Зазвонили к вечерней службе, и собеседники поднялись со своих мест, крестясь и направляясь в церковь.
Рассказ богомольца возбудил толки среди братии, а тут прибыли и еще, и еще богомольцы и принесли запас новых известий, еще более безрадостных. Не верить им было уже невозможно, хотя все их рассказы походили на страшный сон. Братии казалось, что мир, покинутый ею, тонул теперь в крови и погрязал в безбожии. Богомольцы и странники соглашались, что теперь тот и счастлив, кто укрылся куда-нибудь в глухую обитель, хотя и там было не всегда безопасно: царь и оттуда вытаскивал на казнь своих врагов и изменников.
Ходили эти толки и слухи по всему монастырю, доходили отрывки их и до игумена, и до Сильвестра. Но Филипп тотчас же прекращал эти суетные разговоры. В душе же у него была горечь невыносимая. Он знал лучше, чем кто-либо из монахов, все то, что делалось в Москве. Родные и знакомые извещали его тайком о московских делах, один из его близких, двоюродный его брат Василий Иванович Колычев-Умной уже назывался опричным боярином, стоял близко к царю.
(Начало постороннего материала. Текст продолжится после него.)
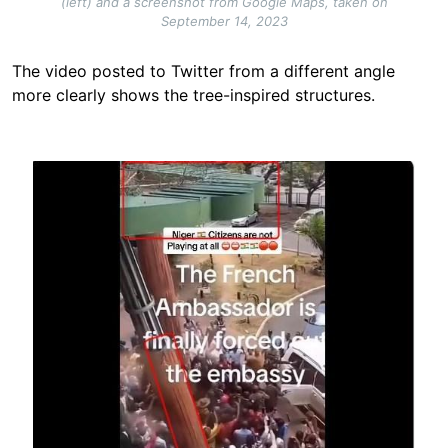
(left) and a screenshot from Google Maps, taken on
September 14, 2023
The video posted to Twitter from a different angle
more clearly shows the tree-inspired structures.
Image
Кощунство над верою православною, отнятое у владык право печаловаться, беспутное поведение царя Ивана Васильевича, все это возмущало его строгую, полную великих помыслов душу. Когда-то с горечью смотрел на развод великого князя, как на первое нарушение церковных правил; когда-то он возмущался поведением царедворцев, юношей доброзрачных. Но что все это было в сравнении с тем, что делалось теперь? Теперь не церковное постановление приносится в жертву государственным интересам, а происходит глумление над церковью; теперь не окружающие царя оказываются недостойными своего положения, а сам государь роняет сан, свое значение.
— О, блажен тот, кто в такие времена уже лежит в могиле!
ГЛАВА VII
Москва осталась снова без митрополита: старец Афанасий, сменивший на митрополии покойного знаменитого проповедника Макария, стоявшего за товарищей Сильвестра и Адашева, должен был за немощью великою удалиться на свое пострижение, то есть в Чудов монастырь, где он был когда-то пострижен в монахи.
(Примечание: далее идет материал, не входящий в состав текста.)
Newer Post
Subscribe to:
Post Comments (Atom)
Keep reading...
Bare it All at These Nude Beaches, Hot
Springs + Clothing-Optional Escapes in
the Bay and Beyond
Пришлось искать нового митрополита, и выбор царя остановился на казанском архиепископе Германе, происходившем из знатного рода Полевых, потомков князей смоленских. Это был человек крупного роста и крупного ума, отличавшийся чистотою и святостью жизни, знакомый одинаково хорошо с священным писанием, с учениями Максима Грека и Иосифа Волоколамского, прямой и твердый в своих убеждениях, готовый всегда идти на помощь ближним. Этот основатель Свияжского монастыря тотчас же отказался от предназначенного ему высокого сана, хорошо понимая, что при таком государе, как царь Иван Васильевич, и при таких порядках, какие завелись в государстве со времени создания опричнины, трудно быть митрополитом именно ему. Не будучи никогда резким, он был честным и правдивым человеком и не умел молчать там, где считалось своим долгом говорить, как ни был он мягок и спокоен, — уклончивость не была в его характере и правда была всегда на его устах. Однако его стали упрашивать высшие духовные лица принять звание митрополита, и он волей-неволей, наконец, согласился.